Note to New Mexico: Be more like (gasp!) Texas
TIME FOR A TEXAS MAKEOVER: With New Mexico’s economy struggling, maybe it’s time for the Land of Enchantment to start imitating the economic model of the Lone Star State.
By Rob Nikolewski | New Mexico Watchdog
For a long, long time, people in New Mexico — and specifically, Santa Fe — have had a love-hate relationship with Texas.
Well, it can actually sometimes get a little short on the love and long on the hate.
But as much as it hurts to say it, when it comes to reviving New Mexico’s economy, the Land of Enchantment should take some lessons from the Lone Star State.
While New Mexico has been sputtering, Texas is on a roll.
More people have moved to Texas than any other state in the country: A net gain of more than 387,000 in the latest from the 2013 Census Bureau report.
In fact, five of the 20 fastest-growing large metro areas in the U.S. are in Texas — Austin, San Antonio, Houston, Dallas and Fort Worth — and smaller communities such as oil-rich Midland and Odessa grew at 3 percent or better.
“Sure, people move there for jobs, but they’re low quality jobs that don’t pay much,” critics say.
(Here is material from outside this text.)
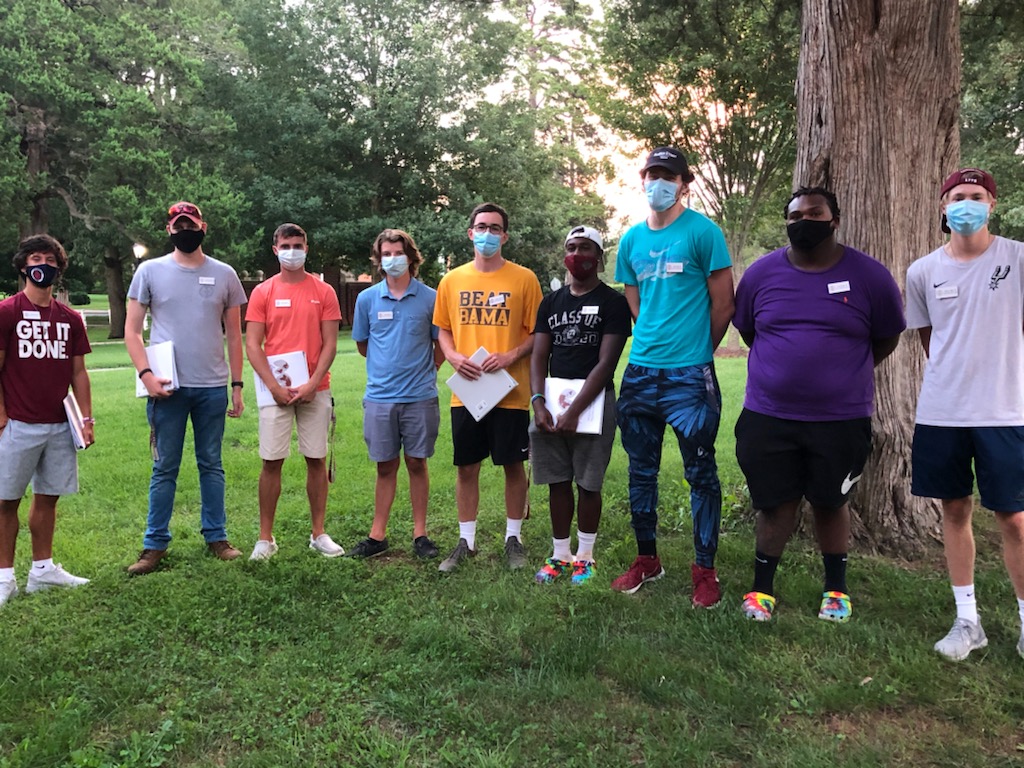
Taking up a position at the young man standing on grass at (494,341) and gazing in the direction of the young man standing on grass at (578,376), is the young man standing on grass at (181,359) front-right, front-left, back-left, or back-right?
back-right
But that’s not what the statistics show. Median household income in Texas has moved up nine places since 2000.
Democrats in New Mexico have been hammering Republican Gov. Susana Martinez on the state’s poor economic numbers. Fair enough. Like NFL quarterbacks, governors get too much credit when things are good, so they have to take the hits when they’re bad.
But for 62 years, Democrats have controlled the state House of Representatives and for 77 of the past 81 years, they’ve controlled the Senate.
If the New Mexico economic landscape is less than ideal — and it has been — the party running the Legislature for decades has to accept some responsibility for that.
Last week, the pro-growth Tax Foundation ranked U.S. states by tax climate. New Mexico finished 38th. Every other state in the Rocky Mountain region finished in the top half of the rankings.
Texas finished 10th and has made a concerted effort to avoid overregulation.
“The classic social contract is — we’re not going to do a ton to help you but we’re not going to get in your way,” author Erica Greider told the BBC last year. “That’s not 100 percent true of the state but there’s that strand in the state.”
The title of the book Grieder wrote? “Big, Hot, Cheap and Right: What America Can Learn from the Strange Genius of Texas.”
Texas also is one of the few states with no state income tax and it’s one of 24 states that has passed right-to-work legislation.
Last year, Albuquerque lawyer and longtime Democrat David Buchholtz broached the subject to me and offered a New Mexico compromise: Pass right-to-work legislation, but carve out an exception for public-sector employees.
“People I trust tell me up to 25 percent of companies looking to relocate will not put a state on their list that is not a right-to-work state,” he told me last September. “We desperately need to create private-sector jobs and if we’re missing 25 percent of the opportunities, that’s not a good thing for us.”
The idea received criticism from the left (predictably) and from the right (too watered down) but give Buchholtz credit for offering an idea to stimulate New Mexico’s economy.
Speaking of which, can you imagine how bad our numbers would be if it weren’t for the oil boom in southeastern New Mexico? The Oil Patch has almost singlehandedly kept us afloat.
And just as in North Dakota, crude production in Texas is exploding.
I’m not saying New Mexico should mimic every last thing that Texas has done (they can keep Jerry Jones) but it would be foolish to not take a hard look at what it’s done and apply some — or even a lot — of those lessons.
With our natural beauty, we’ll always be the Land of Enchantment. But let’s not be in a state of denial.
(This commentary originally ran in the Sunday edition of the Santa Fe New Mexican on Nov. 2, 2014.)